İnsan hayatta kalabilmek için suya bu denli bağımlıyken, BM çevre programının verileri vahim bir tablo sergiliyor. Araştırmaya göre yeryüzünde yaklaşık 884 milyon insanın temiz ve içilebilir suya erişimi bulunmuyor. Ve yine 2 milyar 700 milyon insan da tuvalet ve diğer sıhhî şartlardan uzak yaşıyor. Bunun bedeli oldukça ağır. Solon; “İçme suyu eksikliği ve sıhhi olmayan koşulların neden olduğu hastalıklar, savaşlarda olduğundan daha fazla insan kaybına sebep oluyor. İshal, beş yaşın altındaki çocuklar arasında ikinci büyük ölüm sebebi. İçme suyu kıtlığı, AİDS, sıtma ve kızamıktan daha fazla çocuk ölümlerine yol açıyor” diyerek, Pablo Solon, kirli suyun yaratabileceği felakete dikkat çekti. Nitekim her yıl iki milyonun üzerinde insan, içme suyu kıtlığı ya da kirli suyun neden olduğu hastalıklar nedeniyle hayatını kaybediyor.
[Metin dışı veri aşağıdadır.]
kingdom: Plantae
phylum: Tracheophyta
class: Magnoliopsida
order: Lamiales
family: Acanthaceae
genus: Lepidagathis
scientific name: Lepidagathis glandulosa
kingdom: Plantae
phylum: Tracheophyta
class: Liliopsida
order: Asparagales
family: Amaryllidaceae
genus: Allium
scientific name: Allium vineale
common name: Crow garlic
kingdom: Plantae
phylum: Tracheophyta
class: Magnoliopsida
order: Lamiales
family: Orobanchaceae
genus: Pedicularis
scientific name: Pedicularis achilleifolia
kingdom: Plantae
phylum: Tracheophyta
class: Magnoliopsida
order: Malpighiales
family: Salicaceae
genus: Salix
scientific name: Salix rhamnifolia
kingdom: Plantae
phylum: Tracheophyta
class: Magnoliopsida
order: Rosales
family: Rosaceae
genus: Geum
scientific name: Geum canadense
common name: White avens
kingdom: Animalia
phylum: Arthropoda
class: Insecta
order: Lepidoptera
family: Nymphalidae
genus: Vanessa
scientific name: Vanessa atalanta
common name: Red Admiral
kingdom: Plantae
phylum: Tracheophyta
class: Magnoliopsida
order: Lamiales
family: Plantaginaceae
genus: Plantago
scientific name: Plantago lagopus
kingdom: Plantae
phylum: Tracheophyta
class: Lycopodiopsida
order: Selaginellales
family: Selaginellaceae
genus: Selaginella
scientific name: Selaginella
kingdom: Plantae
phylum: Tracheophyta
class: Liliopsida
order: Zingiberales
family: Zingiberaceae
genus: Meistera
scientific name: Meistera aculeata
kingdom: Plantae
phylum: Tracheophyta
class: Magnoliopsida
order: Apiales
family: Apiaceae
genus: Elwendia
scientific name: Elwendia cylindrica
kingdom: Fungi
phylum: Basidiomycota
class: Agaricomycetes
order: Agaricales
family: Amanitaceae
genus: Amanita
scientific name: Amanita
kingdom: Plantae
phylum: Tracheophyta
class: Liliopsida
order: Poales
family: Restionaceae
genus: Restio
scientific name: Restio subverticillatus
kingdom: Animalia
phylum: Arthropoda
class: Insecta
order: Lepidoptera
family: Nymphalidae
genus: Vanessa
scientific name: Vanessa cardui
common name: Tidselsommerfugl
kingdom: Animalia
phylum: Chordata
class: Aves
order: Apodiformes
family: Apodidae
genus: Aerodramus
Sanayi ülkeleri çekimser kaldı
Su kıtlığı ve tarım arazilerinin kuraklık nedeniyle çölleşmesi, önceleri özellikle Afrika ve Asya'nın bir sorunuydu. Bugün ise Avrupa'ya kadar uzanmış durumda. İspanya'nın güney bölgelerindeki çöl alanları her yıl yaklaşık 1 km kuzeye doğru ilerliyor. Ve sayıları hızla artan dünyanın birçok bölgesinde su sıkıntısı, ülke içinde ve ülkeler arasında silahlı çatışmalara yol açıyor.
Almanya karardan yana çıktı
BM'deki oylamada çekimser kalan 41 ülkenin büyük bölümünü gelişmiş sanayi ülkeleri oluşturdu. Özellikle ABD, Kanada ve İngiltere, kararın oylama aşamasına gelmesini engellemeye çalışsalar da bu kez başarılı olamadılar. Gelişmiş ülkelerden Almanya, Belçika, İtalya, İspanya ve Norveç ise tasarıyı destekleyenler arasındaydı. Almanya'nın Birleşmiş Milletler (BM) nezdindeki daimi temsilcisi Büyükelçi Peter Wittig; “Almanya, BM'nin milenyum hedefleri arasında yer alan dünyada yoksulluğun yarıya indirilmesi konusunda kendisini yükümlü hissediyor. Bu hedefler arasında temiz suya ulaşamayan insanların sayısını 2015 yılına kadar yarı yarıya azaltmak da yer alıyor" diyerek, ABD ve diğer sanayi ülkelerinin endişelerine ve olumsuz değerlendirmelerine katılmadığını ifade etti.